All of the entries below should be printed exactly; the pictures are to be left out.

• Dataset records
******

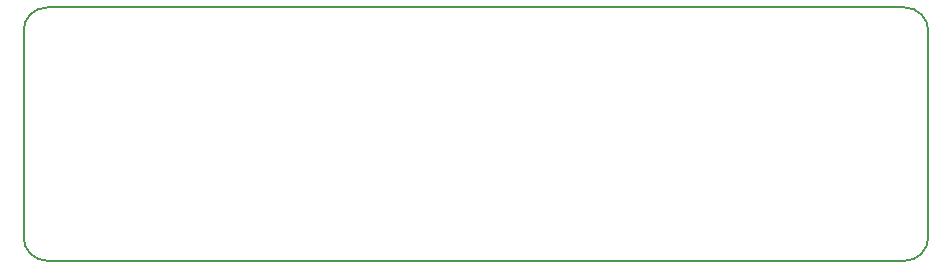
<source format=gm1>
G04 #@! TF.FileFunction,Profile,NP*
%FSLAX46Y46*%
G04 Gerber Fmt 4.6, Leading zero omitted, Abs format (unit mm)*
G04 Created by KiCad (PCBNEW 4.0.2+e4-6225~38~ubuntu15.04.1-stable) date Sat 11 Jun 2016 05:42:22 PM PDT*
%MOMM*%
G01*
G04 APERTURE LIST*
%ADD10C,0.100000*%
%ADD11C,0.150000*%
G04 APERTURE END LIST*
D10*
D11*
X187700000Y-91550000D02*
G75*
G03X185700000Y-89550000I-2000000J0D01*
G01*
X185700000Y-111000000D02*
G75*
G03X187700000Y-109000000I0J2000000D01*
G01*
X111100000Y-109000000D02*
G75*
G03X113100000Y-111000000I2000000J0D01*
G01*
X113100000Y-89550000D02*
G75*
G03X111100000Y-91550000I0J-2000000D01*
G01*
X111100000Y-109000000D02*
X111100000Y-91550000D01*
X185700000Y-111000000D02*
X113100000Y-111000000D01*
X187700000Y-91550000D02*
X187700000Y-109000000D01*
X113100000Y-89550000D02*
X185700000Y-89550000D01*
M02*

</source>
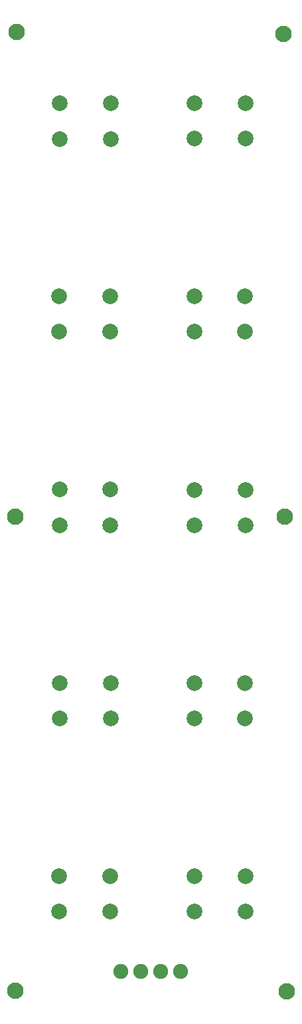
<source format=gbs>
%TF.GenerationSoftware,KiCad,Pcbnew,9.0.4-9.0.4-0~ubuntu24.04.1*%
%TF.CreationDate,2025-09-24T17:39:37+03:00*%
%TF.ProjectId,Patient remote control,50617469-656e-4742-9072-656d6f746520,rev?*%
%TF.SameCoordinates,Original*%
%TF.FileFunction,Soldermask,Bot*%
%TF.FilePolarity,Negative*%
%FSLAX46Y46*%
G04 Gerber Fmt 4.6, Leading zero omitted, Abs format (unit mm)*
G04 Created by KiCad (PCBNEW 9.0.4-9.0.4-0~ubuntu24.04.1) date 2025-09-24 17:39:37*
%MOMM*%
%LPD*%
G01*
G04 APERTURE LIST*
%ADD10C,2.000000*%
%ADD11C,2.100000*%
%ADD12C,1.905800*%
G04 APERTURE END LIST*
D10*
%TO.C,SW4*%
X123839000Y-71161000D03*
X130339000Y-71161000D03*
X123839000Y-75661000D03*
X130339000Y-75661000D03*
%TD*%
%TO.C,SW2*%
X123863000Y-46588000D03*
X130363000Y-46588000D03*
X123863000Y-51088000D03*
X130363000Y-51088000D03*
%TD*%
%TO.C,SW1*%
X106692000Y-46637000D03*
X113192000Y-46637000D03*
X106692000Y-51137000D03*
X113192000Y-51137000D03*
%TD*%
D11*
%TO.C,REF5*%
X101036000Y-159457000D03*
%TD*%
%TO.C,REF3*%
X101036000Y-99184000D03*
%TD*%
D10*
%TO.C,SW8*%
X123848000Y-120343000D03*
X130348000Y-120343000D03*
X123848000Y-124843000D03*
X130348000Y-124843000D03*
%TD*%
D11*
%TO.C,REF1*%
X101196000Y-37572000D03*
%TD*%
%TO.C,REF4*%
X135374000Y-99164000D03*
%TD*%
D10*
%TO.C,SW3*%
X106630000Y-71158000D03*
X113130000Y-71158000D03*
X106630000Y-75658000D03*
X113130000Y-75658000D03*
%TD*%
%TO.C,SW6*%
X123867000Y-95768000D03*
X130367000Y-95768000D03*
X123867000Y-100268000D03*
X130367000Y-100268000D03*
%TD*%
%TO.C,SW7*%
X106679000Y-120341000D03*
X113179000Y-120341000D03*
X106679000Y-124841000D03*
X113179000Y-124841000D03*
%TD*%
D11*
%TO.C,REF2*%
X135253000Y-37814000D03*
%TD*%
D12*
%TO.C,J1*%
X114500000Y-157000000D03*
X117040000Y-157000000D03*
X119580000Y-157000000D03*
X122120000Y-157000000D03*
%TD*%
D10*
%TO.C,SW9*%
X106620000Y-144923000D03*
X113120000Y-144923000D03*
X106620000Y-149423000D03*
X113120000Y-149423000D03*
%TD*%
%TO.C,SW5*%
X106649000Y-95744000D03*
X113149000Y-95744000D03*
X106649000Y-100244000D03*
X113149000Y-100244000D03*
%TD*%
%TO.C,SW10*%
X123904000Y-144923000D03*
X130404000Y-144923000D03*
X123904000Y-149423000D03*
X130404000Y-149423000D03*
%TD*%
D11*
%TO.C,REF6*%
X135673000Y-159541000D03*
%TD*%
M02*

</source>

******

• Response area
<source format=gm1>
G04 #@! TF.FileFunction,Profile,NP*
%FSLAX46Y46*%
G04 Gerber Fmt 4.6, Leading zero omitted, Abs format (unit mm)*
G04 Created by KiCad (PCBNEW 4.0.2+e4-6225~38~ubuntu15.04.1-stable) date Sat 11 Jun 2016 05:42:22 PM PDT*
%MOMM*%
G01*
G04 APERTURE LIST*
%ADD10C,0.100000*%
%ADD11C,0.150000*%
G04 APERTURE END LIST*
D10*
D11*
X187700000Y-91550000D02*
G75*
G03X185700000Y-89550000I-2000000J0D01*
G01*
X185700000Y-111000000D02*
G75*
G03X187700000Y-109000000I0J2000000D01*
G01*
X111100000Y-109000000D02*
G75*
G03X113100000Y-111000000I2000000J0D01*
G01*
X113100000Y-89550000D02*
G75*
G03X111100000Y-91550000I0J-2000000D01*
G01*
X111100000Y-109000000D02*
X111100000Y-91550000D01*
X185700000Y-111000000D02*
X113100000Y-111000000D01*
X187700000Y-91550000D02*
X187700000Y-109000000D01*
X113100000Y-89550000D02*
X185700000Y-89550000D01*
M02*

</source>
<source format=gbs>
%TF.GenerationSoftware,KiCad,Pcbnew,9.0.4-9.0.4-0~ubuntu24.04.1*%
%TF.CreationDate,2025-09-24T17:39:37+03:00*%
%TF.ProjectId,Patient remote control,50617469-656e-4742-9072-656d6f746520,rev?*%
%TF.SameCoordinates,Original*%
%TF.FileFunction,Soldermask,Bot*%
%TF.FilePolarity,Negative*%
%FSLAX46Y46*%
G04 Gerber Fmt 4.6, Leading zero omitted, Abs format (unit mm)*
G04 Created by KiCad (PCBNEW 9.0.4-9.0.4-0~ubuntu24.04.1) date 2025-09-24 17:39:37*
%MOMM*%
%LPD*%
G01*
G04 APERTURE LIST*
%ADD10C,2.000000*%
%ADD11C,2.100000*%
%ADD12C,1.905800*%
G04 APERTURE END LIST*
D10*
%TO.C,SW4*%
X123839000Y-71161000D03*
X130339000Y-71161000D03*
X123839000Y-75661000D03*
X130339000Y-75661000D03*
%TD*%
%TO.C,SW2*%
X123863000Y-46588000D03*
X130363000Y-46588000D03*
X123863000Y-51088000D03*
X130363000Y-51088000D03*
%TD*%
%TO.C,SW1*%
X106692000Y-46637000D03*
X113192000Y-46637000D03*
X106692000Y-51137000D03*
X113192000Y-51137000D03*
%TD*%
D11*
%TO.C,REF5*%
X101036000Y-159457000D03*
%TD*%
%TO.C,REF3*%
X101036000Y-99184000D03*
%TD*%
D10*
%TO.C,SW8*%
X123848000Y-120343000D03*
X130348000Y-120343000D03*
X123848000Y-124843000D03*
X130348000Y-124843000D03*
%TD*%
D11*
%TO.C,REF1*%
X101196000Y-37572000D03*
%TD*%
%TO.C,REF4*%
X135374000Y-99164000D03*
%TD*%
D10*
%TO.C,SW3*%
X106630000Y-71158000D03*
X113130000Y-71158000D03*
X106630000Y-75658000D03*
X113130000Y-75658000D03*
%TD*%
%TO.C,SW6*%
X123867000Y-95768000D03*
X130367000Y-95768000D03*
X123867000Y-100268000D03*
X130367000Y-100268000D03*
%TD*%
%TO.C,SW7*%
X106679000Y-120341000D03*
X113179000Y-120341000D03*
X106679000Y-124841000D03*
X113179000Y-124841000D03*
%TD*%
D11*
%TO.C,REF2*%
X135253000Y-37814000D03*
%TD*%
D12*
%TO.C,J1*%
X114500000Y-157000000D03*
X117040000Y-157000000D03*
X119580000Y-157000000D03*
X122120000Y-157000000D03*
%TD*%
D10*
%TO.C,SW9*%
X106620000Y-144923000D03*
X113120000Y-144923000D03*
X106620000Y-149423000D03*
X113120000Y-149423000D03*
%TD*%
%TO.C,SW5*%
X106649000Y-95744000D03*
X113149000Y-95744000D03*
X106649000Y-100244000D03*
X113149000Y-100244000D03*
%TD*%
%TO.C,SW10*%
X123904000Y-144923000D03*
X130404000Y-144923000D03*
X123904000Y-149423000D03*
X130404000Y-149423000D03*
%TD*%
D11*
%TO.C,REF6*%
X135673000Y-159541000D03*
%TD*%
M02*

</source>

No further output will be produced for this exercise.